*** RECORDS TO PROCESS ***

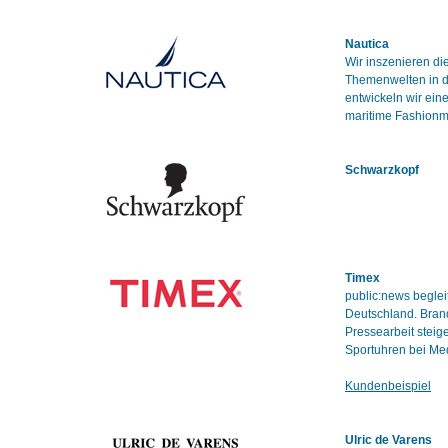
Nautica
Wir inszenieren d
Themenwelten in de
entwickeln wir ei
maritime Fashionm
Schwarzkopf
Timex
public:news beglei
Deutschland. Bran
Pressearbeit steig
Sportuhren bei Med
Kundenbeispiel
Ulric de Varens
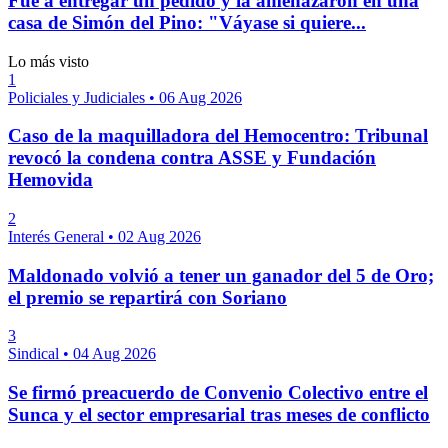
Fue a entregar un pedido y la amenazaron en una
casa de Simón del Pino: "Váyase si quiere...
Lo más visto
1
Policiales y Judiciales
•
06 Aug 2026
Caso de la maquilladora del Hemocentro: Tribunal
revocó la condena contra ASSE y Fundación
Hemovida
2
Interés General
•
02 Aug 2026
Maldonado volvió a tener un ganador del 5 de Oro;
el premio se repartirá con Soriano
3
Sindical
•
04 Aug 2026
Se firmó preacuerdo de Convenio Colectivo entre el
Sunca y el sector empresarial tras meses de conflicto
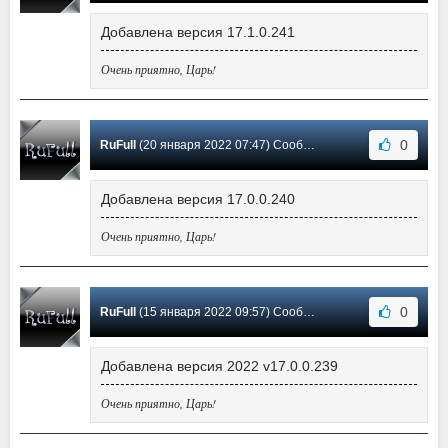
Добавлена версия 17.1.0.241
Очень приятно, Царь!
0
RuFull
(20 января 2022 07:47) Сообщение #46
Добавлена версия 17.0.0.240
Очень приятно, Царь!
0
RuFull
(15 января 2022 09:57) Сообщение #45
Добавлена версия 2022 v17.0.0.239
Очень приятно, Царь!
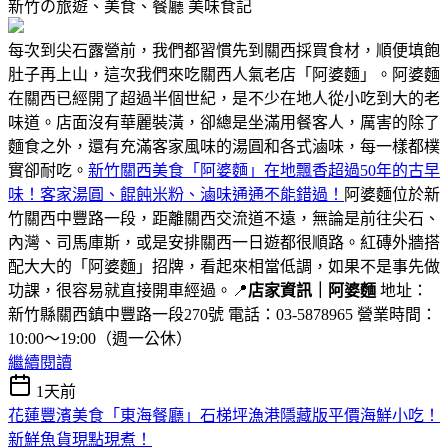
新竹の旅遊、美食、餐廳
美味食記
每次到尖石露營前，我們都習慣先到關西採買食材，順便填飽
肚子再上山，這次我們來吃關西人氣老店「阿婆麵」。阿婆麵
在關西已經開了超過半個世紀，是不少在地人從小吃到大的老
味道。店面沒有華麗裝潢，卻總是坐滿用餐客人，厲害的除了
麵食之外，還有充滿客家風味的湯圓和各式滷味，每一樣都樸
實卻耐吃。
新竹關西美食「阿婆麵」在地飄香超過50年的古早
味！客家湯圓、餛飩米粉、滷味通通不能錯過！
阿婆麵位於新
竹關西中豐路一段，距離關西交流道不遠，無論是前往尖石、
內灣、司馬庫斯，或是安排關西一日遊都很順路。紅磚外牆搭
配大大的「阿婆麵」招牌，看起來相當低調，如果不是事先做
功課，很容易就直接開車經過。📍
店家資訊｜阿婆麵
地址：
新竹縣關西鎮中豐路一段270號 電話：03-5878965 營業時間：
10:00～19:00（週一公休）
繼續閱讀
1天前
花蓮豐濱美食「東海餐廳」石梯坪漁港隱藏版平價海鮮小吃！
新鮮魚貨現點現煮！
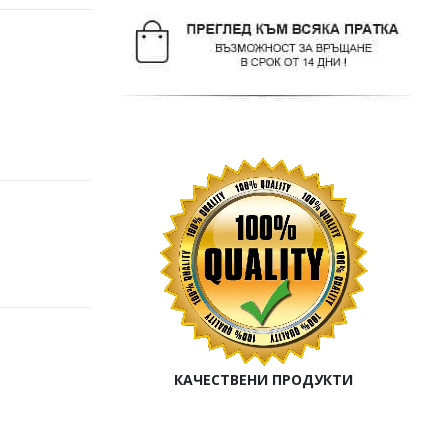
КАЧЕСТВЕНИ ПРОДУКТИ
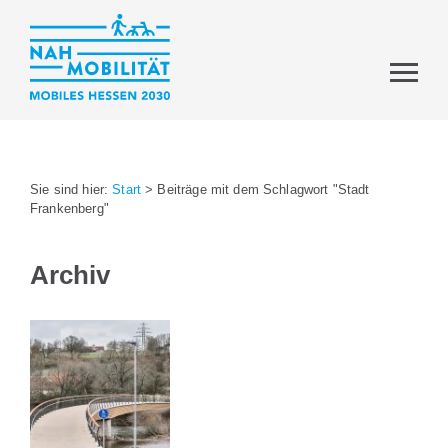
Sie sind hier:
Start
>
Beiträge mit dem Schlagwort "Stadt
Frankenberg"
Archiv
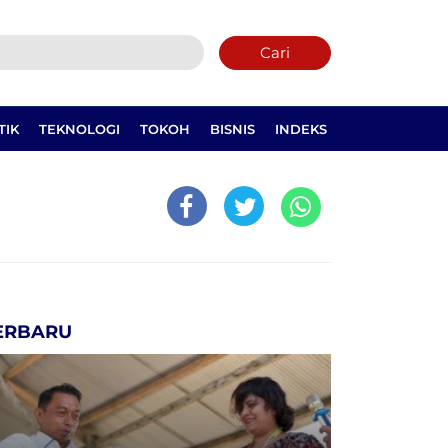
Cari
TIK
TEKNOLOGI
TOKOH
BISNIS
INDEKS
ERBARU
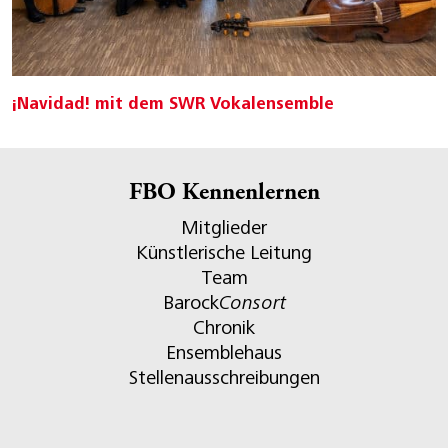
¡Navidad! mit dem SWR Vokalensemble
FBO Kennenlernen
Mitglieder
Künstlerische Leitung
Team
Barock
Consort
Chronik
Ensemblehaus
Stellenausschreibungen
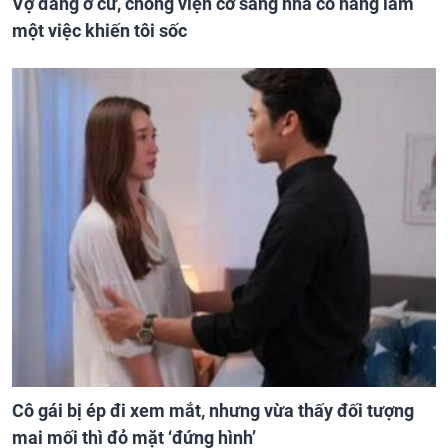
Vợ đang ở cữ, chồng viện cớ sang nhà cô hàng làm
một việc khiến tôi sốc
Cô gái bị ép đi xem mắt, nhưng vừa thấy đối tượng
mai mối thì đỏ mặt ‘đứng hình’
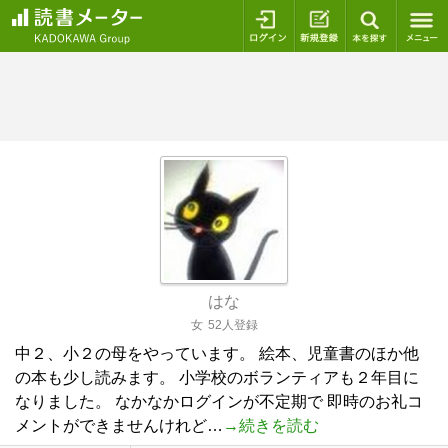
ログイン
新規登録
本を探
はな
女
52人登録
中２、小２の母をやっています。 絵本、児童書のほか他
の本も少し読みます。 小学校のボランティアも２年目に
なりました。 なかなかログインが不定期で 即時のお礼コ
メントができませんけれど…
→続きを読む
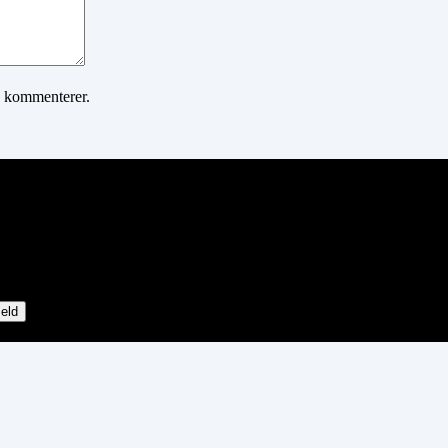
g kommenterer.
eld
Mauris Commodo Imperdiet Massa Tincidunt
25, 2024
as Sedenim Utsem Viverra Aliqueteget
25, 2024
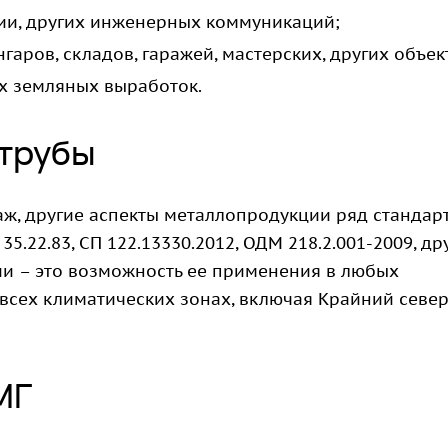
ции, других инженерных коммуникаций;
аров, складов, гаражей, мастерских, других объек
их земляных выработок.
 трубы
аж, другие аспекты металлопродукции ряд стандар
35.22.83, СП 122.13330.2012, ОДМ 218.2.001-2009, др
и – это возможность ее применения в любых
 всех климатических зонах, включая Крайний север
МГ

*** End of RECORDS TO PROCESS ***

**WORK TASK**
What's needed is every record restated exactly, pictures excluded.

**SOLUTION TO THIS TASK**
Nautica
Wir inszenieren d
Themenwelten in de
entwickeln wir ei
maritime Fashionm
Schwarzkopf
Timex
public:news beglei
Deutschland. Bran
Pressearbeit steig
Sportuhren bei Med
Kundenbeispiel
Ulric de Varens
Fue a entregar un pedido y la amenazaron en una
casa de Simón del Pino: "Váyase si quiere...
Lo más visto
1
Policiales y Judiciales
•
06 Aug 2026
Caso de la maquilladora del Hemocentro: Tribunal
revocó la condena contra ASSE y Fundación
Hemovida
2
Interés General
•
02 Aug 2026
Maldonado volvió a tener un ganador del 5 de Oro;
el premio se repartirá con Soriano
3
Sindical
•
04 Aug 2026
Se firmó preacuerdo de Convenio Colectivo entre el
Sunca y el sector empresarial tras meses de conflicto
Добавлена версия 17.1.0.241
Очень приятно, Царь!
0
RuFull
(20 января 2022 07:47) Сообщение #46
Добавлена версия 17.0.0.240
Очень приятно, Царь!
0
RuFull
(15 января 2022 09:57) Сообщение #45
Добавлена версия 2022 v17.0.0.239
Очень приятно, Царь!
新竹の旅遊、美食、餐廳
美味食記
每次到尖石露營前，我們都習慣先到關西採買食材，順便填飽
肚子再上山，這次我們來吃關西人氣老店「阿婆麵」。阿婆麵
在關西已經開了超過半個世紀，是不少在地人從小吃到大的老
味道。店面沒有華麗裝潢，卻總是坐滿用餐客人，厲害的除了
麵食之外，還有充滿客家風味的湯圓和各式滷味，每一樣都樸
實卻耐吃。
新竹關西美食「阿婆麵」在地飄香超過50年的古早
味！客家湯圓、餛飩米粉、滷味通通不能錯過！
阿婆麵位於新
竹關西中豐路一段，距離關西交流道不遠，無論是前往尖石、
內灣、司馬庫斯，或是安排關西一日遊都很順路。紅磚外牆搭
配大大的「阿婆麵」招牌，看起來相當低調，如果不是事先做
功課，很容易就直接開車經過。📍
店家資訊｜阿婆麵
地址：
新竹縣關西鎮中豐路一段270號 電話：03-5878965 營業時間：
10:00～19:00（週一公休）
繼續閱讀
1天前
花蓮豐濱美食「東海餐廳」石梯坪漁港隱藏版平價海鮮小吃！
新鮮魚貨現點現煮！
КАЧЕСТВЕНИ ПРОДУКТИ
Sie sind hier:
Start
>
Beiträge mit dem Schlagwort "Stadt
Frankenberg"
Archiv
Cari
TIK
TEKNOLOGI
TOKOH
BISNIS
INDEKS
ERBARU
¡Navidad! mit dem SWR Vokalensemble
FBO Kennenlernen
Mitglieder
Künstlerische Leitung
Team
Barock
Consort
Chronik
Ensemblehaus
Stellenausschreibungen
Vợ đang ở cữ, chồng viện cớ sang nhà cô hàng làm
một việc khiến tôi sốc
Cô gái bị ép đi xem mắt, nhưng vừa thấy đối tượng
mai mối thì đỏ mặt ‘đứng hình’
ログイン
新規登録
本を探
はな
女
52人登録
中２、小２の母をやっています。 絵本、児童書のほか他
の本も少し読みます。 小学校のボランティアも２年目に
なりました。 なかなかログインが不定期で 即時のお礼コ
メントができませんけれど…
→続きを読む
g kommenterer.
eld
Mauris Commodo Imperdiet Massa Tincidunt
25, 2024
as Sedenim Utsem Viverra Aliqueteget
25, 2024
ции, других инженерных коммуникаций;
аров, складов, гаражей, мастерских, других объек
их земляных выработок.
 трубы
аж, другие аспекты металлопродукции ряд стандар
35.22.83, СП 122.13330.2012, ОДМ 218.2.001-2009, др
и – это возможность ее применения в любых
 всех климатических зонах, включая Крайний север
МГ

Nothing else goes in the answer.